Urinary dysfunction may worsen or persist for many years after cervical cancer treatment, as in the patient in Case 2. The mechanism differs depending on treatment modality; for those treated with initial surgical management, urinary symptoms may be due to changes in nerve supply and pelvic floor anatomical relations. Irritative and obstructive symptoms have been reported as more frequent than stress-related symptoms in patients who undergo radical hysterectomy. Long-term urinary problems may occur in 30% of patients who undergo radical hysterectomy and debilitating problems may occur in up to 16%. Outcomes of RT for cervical cancer have been urodynamically compared with those achieved with radical hysterectomy. Patients who underwent RT had decreased bladder compliance and increased bladder sensation. Urinary dysfunction in patients treated with RT, specifically incontinence, may be secondary to fistula formation. In this setting, the possibility of recurrent disease should be assessed first.

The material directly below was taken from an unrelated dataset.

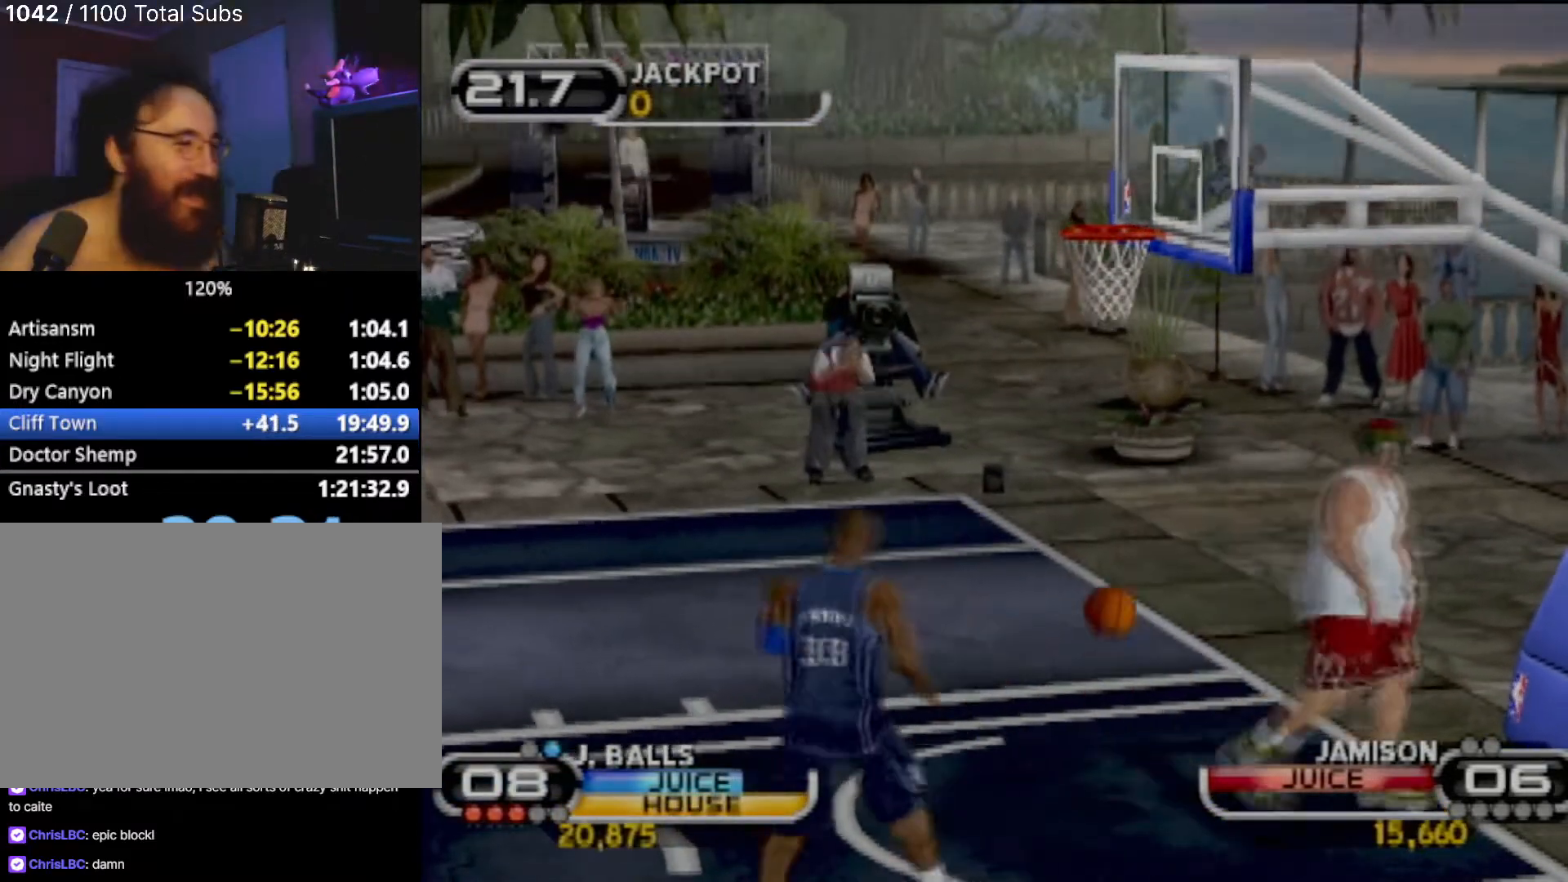
{"buttons": ["R2"], "left_stick": "left", "events": [[434, "left_stick", "left"], [501, "R2", "down"]]}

Although they are in the minority, premenopausal women with endometrial cancer may enter surgical menopause as a result of a bilateral salpingo-oophorectomy performed as part of the staging procedure. Not surprisingly, survey data demonstrate that women under the age of 40 at diagnosis may be most at risk for sexual side effects of endometrial cancer treatment. The use of RT in the management of endometrial cancer increases the likelihood of urinary complaints. Women undergoing multimodality treatment with surgery, chemotherapy, and RT are at highest risk. Sexual dysfunction, rather than urinary tract complaints, is more common in women who are treated for ovarian cancer, perhaps because RT is seldom used in the management of this malignancy.
Despite the prevalence of sexual dysfunction in survivors of gynecologic malignancies, only a small fraction of women seek care for these issues, suggesting a need for members of the healthcare team to actively inquire about these symptoms.